The public apology, printed in papers including the Financial Times and the Times of London and signed by outgoing chairman Marcus Agius, says the bank is "truly sorry for what has happened and that you have been let down."
It continues: "It is our actions now over the coming months and years that will make the difference.
"You are the lifeblood of our business, and we will not allow ourselves to be distracted from what really matters -- delivering for you, day in and day out."
Barclays is determined to put its customers "at the heart of everything we do" and must earn the right to retain their business, the statement concludes.

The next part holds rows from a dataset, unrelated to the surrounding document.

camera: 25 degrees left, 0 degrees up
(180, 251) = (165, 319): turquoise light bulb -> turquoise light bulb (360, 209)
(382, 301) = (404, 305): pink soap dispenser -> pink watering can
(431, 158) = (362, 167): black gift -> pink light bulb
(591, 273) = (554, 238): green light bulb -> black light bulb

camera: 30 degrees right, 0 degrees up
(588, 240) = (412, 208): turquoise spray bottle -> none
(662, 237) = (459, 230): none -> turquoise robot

Agius's resignation as chairman was announced 12 days ago, as the scandal over the rates at which banks lend each other money gathered pace. He will step down once a replacement is found. Following wide pressure, the bank's former chief executive, Bob Diamond, resigned a day later.
The scandal involves a lending rate, known as the London interbank offered rate, or Libor, which is set every morning by banks posting the rate at which they are willing to borrow with the British Bankers' Association. The BBA publishes Libor as a result of this.
The Libor affects how much interest ordinary people pay on everything from credit card debt to home mortgages and student loans.
Barclays was fined $450 million by British and American regulators last month after admitted some of its trading desks purposely under-reported its interest rates.
A report from the UK's Financial Services Authority concluded the rate-fixing scandal was of the "utmost seriousness."
Between 2005 and 2009, when Diamond was in charge of the investment branch of Barclays bank, traders were influencing the pricing of rates which impact up to $800 trillion of securities.
E-mails revealed as part of the rate-fixing investigation showed traders were seeking beneficial rates for their trading positions. Diamond has blamed the wrongdoing on 14 traders out of "a couple thousand."
During the credit crisis of 2007 and 2008, Barclays' high Libor postings came under scrutiny and the bank, concerned about "unfounded negative perceptions," lowered its Libor submissions, according to Barclays notes to the Treasury Committee.
A host of other banks, including Deutsche Bank, Royal Bank of Scotland, Credit Suisse, Citigroup, JPMorgan Chase and UBS, are being investigated by regulators. Lawsuits have been filed against the banks in the United States, and are being prepared in the UK.